==== Information provided
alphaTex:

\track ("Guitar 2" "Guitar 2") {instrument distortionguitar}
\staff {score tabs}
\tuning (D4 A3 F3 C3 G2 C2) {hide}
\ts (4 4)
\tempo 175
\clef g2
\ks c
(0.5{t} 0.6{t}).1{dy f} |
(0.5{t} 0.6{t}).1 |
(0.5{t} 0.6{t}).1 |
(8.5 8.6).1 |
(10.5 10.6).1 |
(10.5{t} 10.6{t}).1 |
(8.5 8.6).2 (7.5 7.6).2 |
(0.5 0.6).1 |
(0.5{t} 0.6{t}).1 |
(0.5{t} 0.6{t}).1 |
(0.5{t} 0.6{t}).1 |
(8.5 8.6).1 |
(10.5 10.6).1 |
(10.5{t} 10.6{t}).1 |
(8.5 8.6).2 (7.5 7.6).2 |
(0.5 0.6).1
========
==== Information provided
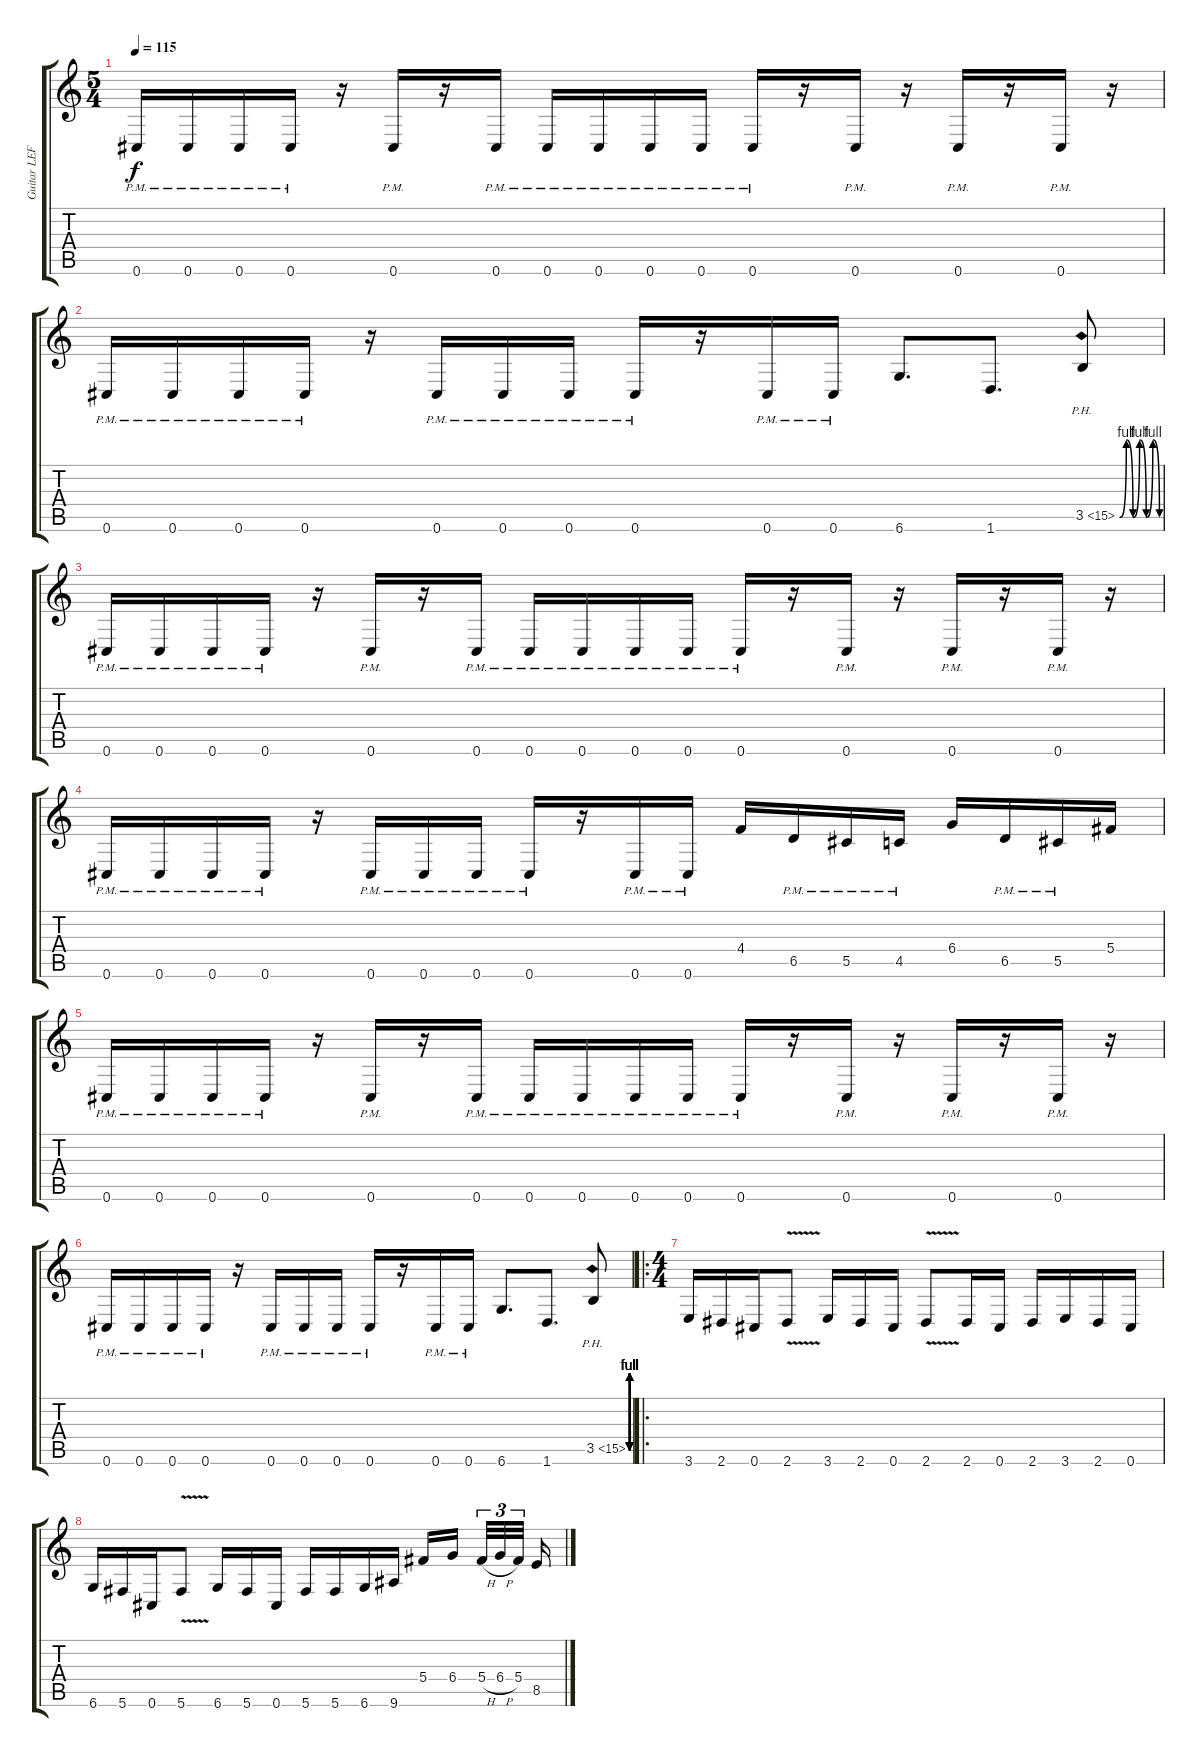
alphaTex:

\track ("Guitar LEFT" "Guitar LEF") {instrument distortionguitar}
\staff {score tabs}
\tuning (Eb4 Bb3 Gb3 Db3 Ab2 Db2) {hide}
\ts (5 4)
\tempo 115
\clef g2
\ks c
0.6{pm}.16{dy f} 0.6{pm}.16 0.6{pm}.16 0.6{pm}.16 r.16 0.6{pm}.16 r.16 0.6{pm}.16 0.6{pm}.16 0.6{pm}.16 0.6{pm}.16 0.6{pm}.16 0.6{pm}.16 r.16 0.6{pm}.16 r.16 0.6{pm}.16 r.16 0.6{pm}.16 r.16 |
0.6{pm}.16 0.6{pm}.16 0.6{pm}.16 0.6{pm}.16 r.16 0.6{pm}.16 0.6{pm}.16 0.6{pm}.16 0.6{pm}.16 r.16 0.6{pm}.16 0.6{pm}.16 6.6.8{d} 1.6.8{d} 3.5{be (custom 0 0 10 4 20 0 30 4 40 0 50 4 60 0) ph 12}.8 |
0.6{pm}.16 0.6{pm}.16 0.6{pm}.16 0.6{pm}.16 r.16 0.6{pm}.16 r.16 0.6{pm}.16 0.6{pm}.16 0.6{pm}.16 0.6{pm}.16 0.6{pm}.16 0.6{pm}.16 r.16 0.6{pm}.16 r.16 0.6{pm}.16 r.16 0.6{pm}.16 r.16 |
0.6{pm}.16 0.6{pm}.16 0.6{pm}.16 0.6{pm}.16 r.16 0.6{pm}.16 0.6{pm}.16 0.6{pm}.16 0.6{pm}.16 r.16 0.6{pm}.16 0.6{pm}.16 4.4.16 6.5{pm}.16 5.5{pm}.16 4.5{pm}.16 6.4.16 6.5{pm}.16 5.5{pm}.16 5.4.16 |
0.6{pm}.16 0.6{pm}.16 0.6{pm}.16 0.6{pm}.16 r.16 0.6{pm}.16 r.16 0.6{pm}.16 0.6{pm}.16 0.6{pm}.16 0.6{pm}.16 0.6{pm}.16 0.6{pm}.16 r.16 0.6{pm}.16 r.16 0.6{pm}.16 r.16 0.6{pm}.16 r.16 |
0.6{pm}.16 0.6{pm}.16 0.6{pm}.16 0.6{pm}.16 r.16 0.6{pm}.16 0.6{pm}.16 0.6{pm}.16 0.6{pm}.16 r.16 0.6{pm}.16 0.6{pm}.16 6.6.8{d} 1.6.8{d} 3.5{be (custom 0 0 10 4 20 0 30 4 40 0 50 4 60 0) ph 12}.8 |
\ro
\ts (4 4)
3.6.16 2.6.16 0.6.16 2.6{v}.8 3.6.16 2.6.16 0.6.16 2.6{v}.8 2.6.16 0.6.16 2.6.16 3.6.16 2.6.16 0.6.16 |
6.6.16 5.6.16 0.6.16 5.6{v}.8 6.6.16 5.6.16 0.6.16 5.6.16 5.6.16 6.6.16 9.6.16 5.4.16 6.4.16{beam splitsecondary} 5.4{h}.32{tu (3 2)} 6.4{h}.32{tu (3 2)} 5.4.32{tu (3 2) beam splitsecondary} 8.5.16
========
==== Information provided
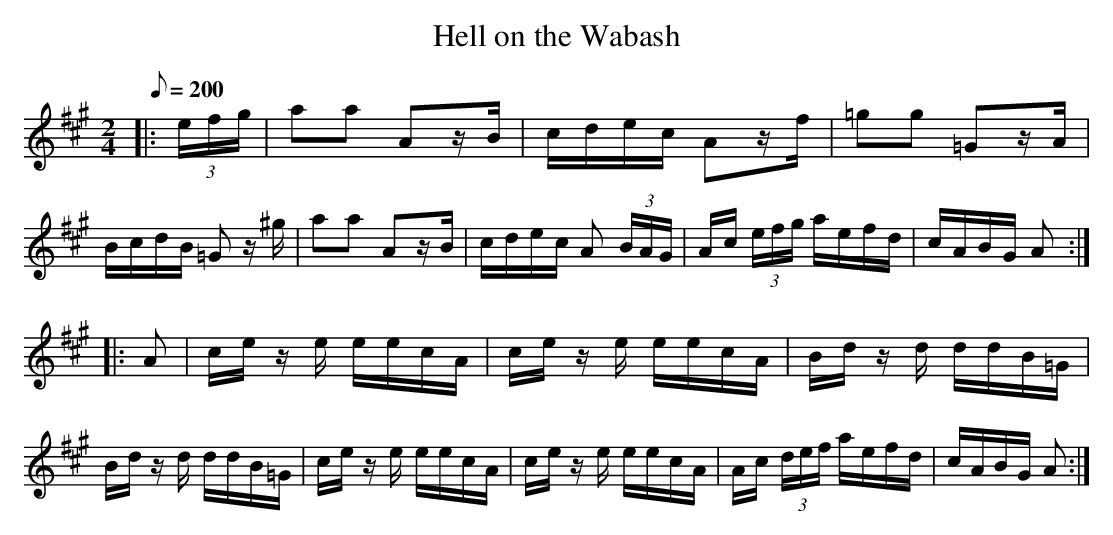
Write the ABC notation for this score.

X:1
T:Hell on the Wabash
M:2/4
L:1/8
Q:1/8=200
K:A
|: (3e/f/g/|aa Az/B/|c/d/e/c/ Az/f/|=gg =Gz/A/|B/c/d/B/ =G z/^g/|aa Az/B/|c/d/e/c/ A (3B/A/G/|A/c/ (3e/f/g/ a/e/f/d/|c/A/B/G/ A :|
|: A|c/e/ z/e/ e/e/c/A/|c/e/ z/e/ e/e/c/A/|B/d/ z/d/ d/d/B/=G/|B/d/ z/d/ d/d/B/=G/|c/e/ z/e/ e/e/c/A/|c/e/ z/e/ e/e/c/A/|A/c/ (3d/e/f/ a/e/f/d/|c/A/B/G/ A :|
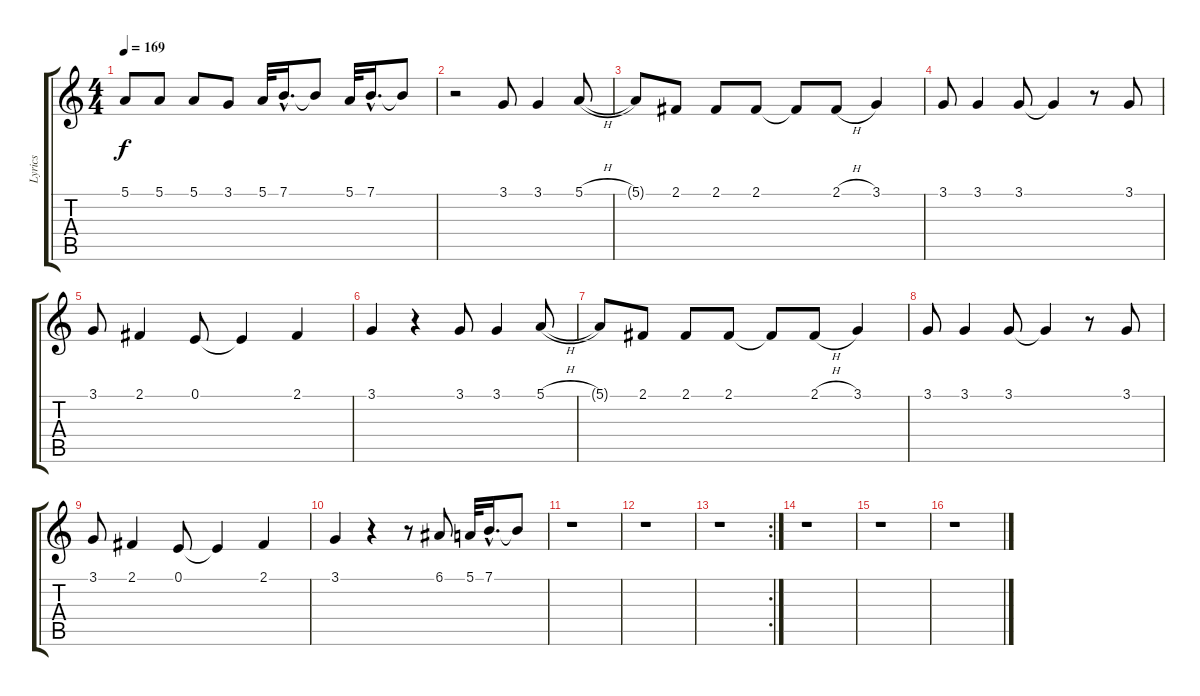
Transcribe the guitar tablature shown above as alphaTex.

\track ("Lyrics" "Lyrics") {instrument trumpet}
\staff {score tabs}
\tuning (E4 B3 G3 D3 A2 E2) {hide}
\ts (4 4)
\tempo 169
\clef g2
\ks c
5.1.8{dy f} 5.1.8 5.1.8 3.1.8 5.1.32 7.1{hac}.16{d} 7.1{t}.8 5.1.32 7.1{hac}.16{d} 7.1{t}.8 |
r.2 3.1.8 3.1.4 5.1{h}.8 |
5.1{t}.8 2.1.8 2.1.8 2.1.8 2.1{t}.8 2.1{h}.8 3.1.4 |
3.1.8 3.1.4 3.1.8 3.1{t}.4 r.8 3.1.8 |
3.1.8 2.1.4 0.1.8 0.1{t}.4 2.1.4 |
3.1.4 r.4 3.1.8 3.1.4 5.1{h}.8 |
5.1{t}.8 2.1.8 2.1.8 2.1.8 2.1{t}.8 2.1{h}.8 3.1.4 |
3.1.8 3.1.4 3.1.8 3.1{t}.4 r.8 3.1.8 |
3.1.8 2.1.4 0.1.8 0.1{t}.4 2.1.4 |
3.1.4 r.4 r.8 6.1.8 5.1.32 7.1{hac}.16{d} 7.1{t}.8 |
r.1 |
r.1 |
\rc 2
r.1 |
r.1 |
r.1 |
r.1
========
> **Do this**: Swap "score" for "tune" in the lines that start at the line containing "Write the ABC notation for this score." and end after the line containing "Transcribe the guitar", leaving everything else unchanged. Give only those lines, without the pictures.

> **Full solution**:
Write the ABC notation for this tune.

X:1
T:Hell on the Wabash
M:2/4
L:1/8
Q:1/8=200
K:A
|: (3e/f/g/|aa Az/B/|c/d/e/c/ Az/f/|=gg =Gz/A/|B/c/d/B/ =G z/^g/|aa Az/B/|c/d/e/c/ A (3B/A/G/|A/c/ (3e/f/g/ a/e/f/d/|c/A/B/G/ A :|
|: A|c/e/ z/e/ e/e/c/A/|c/e/ z/e/ e/e/c/A/|B/d/ z/d/ d/d/B/=G/|B/d/ z/d/ d/d/B/=G/|c/e/ z/e/ e/e/c/A/|c/e/ z/e/ e/e/c/A/|A/c/ (3d/e/f/ a/e/f/d/|c/A/B/G/ A :|
Transcribe the guitar tablature shown above as alphaTex.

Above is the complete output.